Exercise passage -
━━━━━━━━━━

Yesterday I sent a parcel by MyHermes. To do that you have to go online and fill in the details of the parcel - weight, dimensions etc., pay for it with PayPal, then eventually download the labels to stick on the parcel. Of one of the labels, you are asked to put it inside the parcel. That, of course, is after you have made up the parcel for measuring and weighing. I often wonder about the intelligence of those who control our world.

The world is getting madder by the day.

Friday 20th March 2015

I watched the eclipse this morning. I forgot I had to have something to look at the sun through until the last minute, so found a few old 35mm colour slides, put them together, and looked through them. Brilliant. I also managed to get a few photopgraphs, though that is really a problem with an object as bright as the Sun.I’m glad I  saw it today - I doubt if I’ll get to see the next one in 2090.

━━━━━━━━━━

Record set -
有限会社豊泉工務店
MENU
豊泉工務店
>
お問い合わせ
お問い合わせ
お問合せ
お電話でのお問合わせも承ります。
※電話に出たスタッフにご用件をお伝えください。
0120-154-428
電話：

━━━━━━━━━━

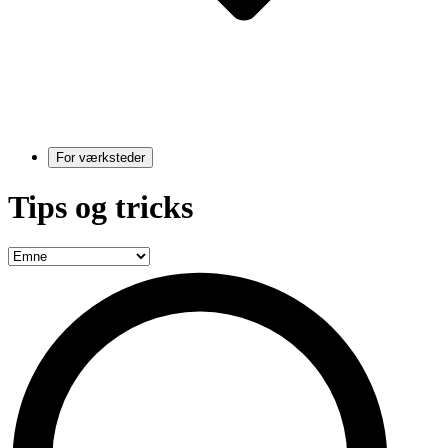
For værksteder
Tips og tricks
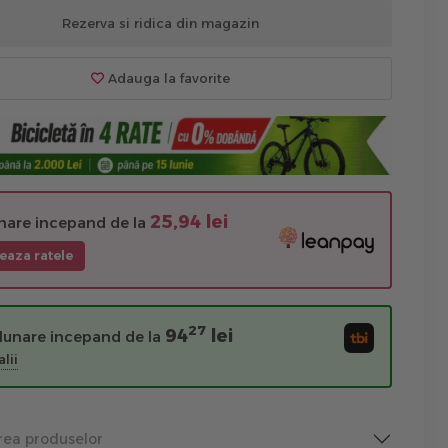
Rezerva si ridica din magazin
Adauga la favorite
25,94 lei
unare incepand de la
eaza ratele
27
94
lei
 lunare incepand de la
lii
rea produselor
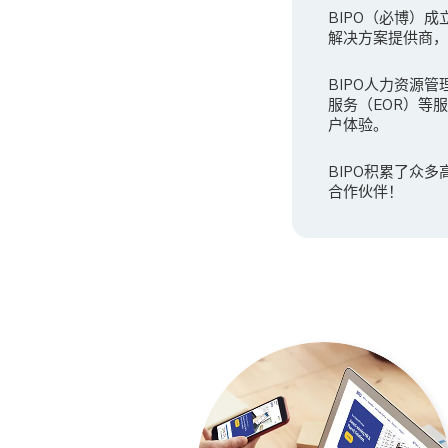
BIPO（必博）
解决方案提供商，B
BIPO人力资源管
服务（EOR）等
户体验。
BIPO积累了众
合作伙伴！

━━━━━━━━━━

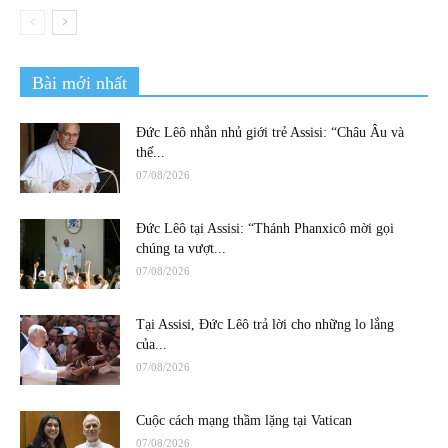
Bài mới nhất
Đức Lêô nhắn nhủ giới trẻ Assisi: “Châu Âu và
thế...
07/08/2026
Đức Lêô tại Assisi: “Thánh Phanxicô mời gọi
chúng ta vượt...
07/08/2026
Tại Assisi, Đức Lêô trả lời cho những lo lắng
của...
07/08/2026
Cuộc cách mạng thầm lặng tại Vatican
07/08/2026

━━━━━━━━━━

Parts of the exercise -
(a) Copy out the lines of the listing from the line containing "Rezerva si ridica din magazin" through the line containing "rea produselor".
(b) Write a continuation of the diary passage about the parcel and the eclipse, starting after its final sentence.
The diary passage and the listing were taken from unrelated sources.

Responses in order -
(a)
Rezerva si ridica din magazin
Adauga la favorite
25,94 lei
unare incepand de la
eaza ratele
27
94
lei
 lunare incepand de la
lii
rea produselor

(b)
The latest news is that the popularity of Kindle and the like is on the decline. People are beginning to realise that it is much nicer to read from a book that from an electronic screen.. An, of course, books are time=proof. No matter what technological changes are inflicted on us in the years to come, you will always be able to pick up a printed book and read it, long after video-discs (remember them?), Cassette tapes,  CDs and DVDs and Bluray are relegated to the scrapheap of old technology. Even the British Library are re-thinking their policy of digitising everything.

Just bought a new TV. I had no idea that they have invented a way of showing 2-D films in 3-D. They essentially just show two images slightly displaced from each other, and give you a pair of polarising glasses. Much like regular 3-D but the images are identical, so the effect is probably not quite so good as properly shot stereoscopic film, but the result is pretty good nevertheless - especially for those dramatic outdoor shots of montains and the sea.